СССР изначально обладал значительно большими ресурсами, чем повстанцы: оружием, людьми и разнообразными материалами. Долгосрочное сопротивление УПА опиралось на ключевой ресурс, который был у подпольной армии, но отсутствовал у советов – это доверие между военными и гражданским населением. Для местных повстанцы были "нашими ребятами", своими. Ведь большинство из них еще недавно были соседями и родственниками, которые жили рядом. До того как взять в руки оружие, они вместе работали, праздновали, иногда ссорились, но всегда мирились.
Воин нуждался в оружии, патронах, еде и информации. Все это он получал от тех, кто не ушел "в лес". Поскольку последних, которых, конечно, должно было быть больше (для обеспечения одного партизана необходимо около 8 гражданских), верили, уважали и почитали каждого, кто осмелился защищать их, рискуя своей жизнью.
Воины также доверяли тем, от кого получали жизненно важные ресурсы, не только потому, что это были их близкие и родные, но и потому, что понимали — от них зависело, сохранится ли потенциал для борьбы, осознавали, что без поддержки "села" не будет "леса".
Однако очень скоро это поняли и советские власти. Поэтому они сосредоточили свои усилия на разрушении взаимного доверия между повстанцами и населением. Для этого, используя запугивание или подкуп, вербовали агентов среди местных жителей, которые начали выдавать подпольщиков. Это было непросто в среде, где все знали друг о друге (так как жили рядом и все видели), но чекисты имели время и вдохновение, поэтому продолжали давление.
Кроме того, они начали распространять ложь о массовых предательствах, утверждая, что уже каждый второй из села сотрудничает с ними. Сначала вербовка проходила тайно, чтобы никто не заметил контакта. Затем в отделение НКВД стали вызывать почти каждого, делая это публично, чтобы это видели другие. В итоге перешли сотни жителей каждого села. Некоторые действительно согласились на сотрудничество, большинство – нет.
Но никто, кроме чекистов, не знал, кто именно стал агентом. Поэтому начались подозрения ко всем. Недоверие распространялось как вирус между теми, кто вчера работал вместе и поддерживал подполье. Страх способствовал распространению. Цена предательства была крайне высока. Для тех, кто помогал УПА, это могло означать отправку всей семьи в Сибирь, для повстанцев — просто смерть. Поэтому предателей подпольщики жестоко наказывали – казнили, чтобы другие не осмеливались на такое. Со временем начало расти количество тех, кто стал жертвой мести незаслуженно, кого успешно подставили под удар подполья.

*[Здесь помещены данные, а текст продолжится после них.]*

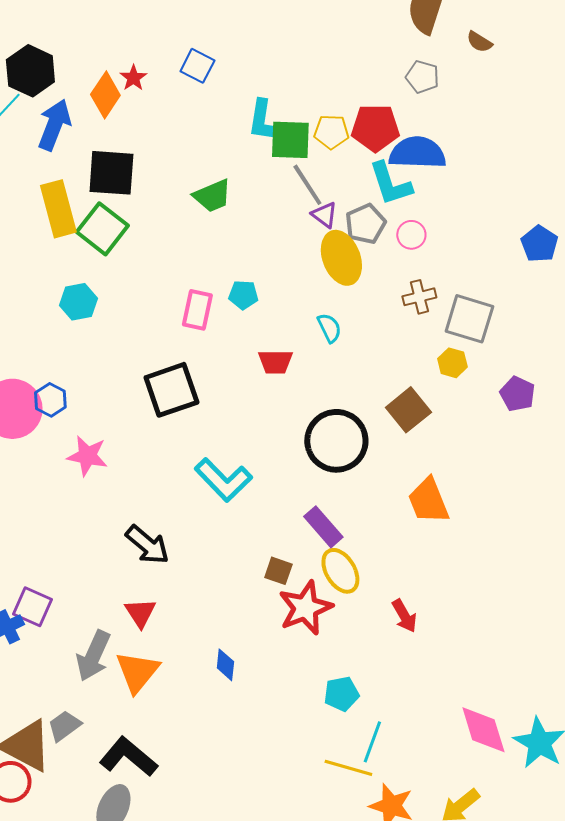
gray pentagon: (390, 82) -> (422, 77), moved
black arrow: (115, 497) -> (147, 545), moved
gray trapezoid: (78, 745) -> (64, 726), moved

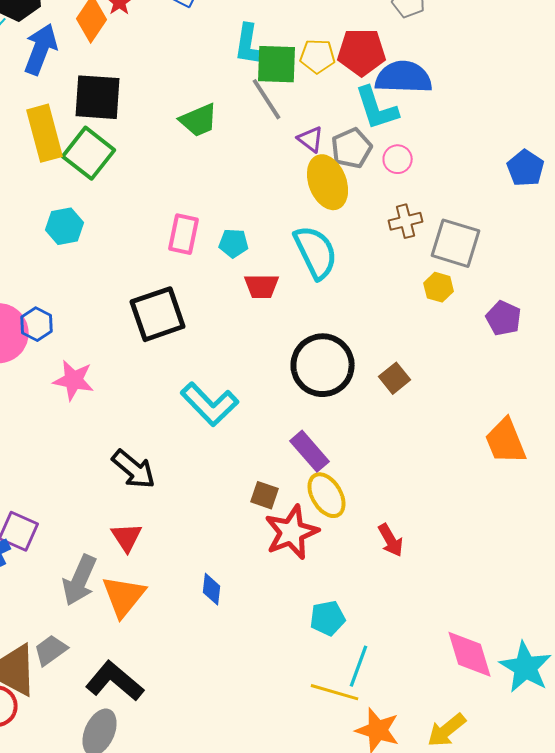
gray line: (307, 185) -> (267, 99), moved
cyan pentagon: (243, 295) -> (234, 243), moved
cyan semicircle: (329, 328) -> (316, 252), size x1.8
brown square: (408, 410) -> (395, 378), moved, size x0.7
orange trapezoid: (428, 501) -> (506, 441), moved

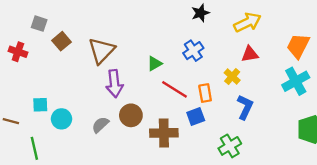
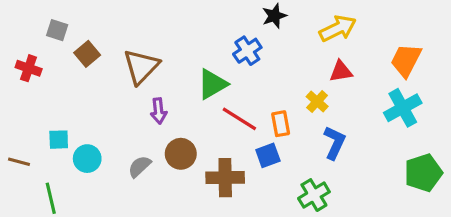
blue cross: (193, 51) -> (247, 51), moved
green triangle: (154, 64) -> (212, 84), size x1.5
purple arrow: (114, 84) -> (159, 111), size x0.7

"Ребят из леса" начали бояться на селе. Тем более, что часто те, кто убивал, действительно были не "нашими", а переодетыми чекистами, которые сознательно совершали брутальные преступления против местного населения, дискредитируя УПА.
Паранойя равномерно парализовала обычные связи между жителями одного села и между селом и лесом. Она, как ржавчина, разъедала единство, которое было основой борьбы. Никто уже не знал, кто свой, а кто предатель. Своих перестали видеть, предателей замечали повсюду. Подполье утратило свою базу и начало угасать. Чекистам оставалось провести окончательную зачистку.
Помним: Москва как никто умеет делить, чтобы уничтожать.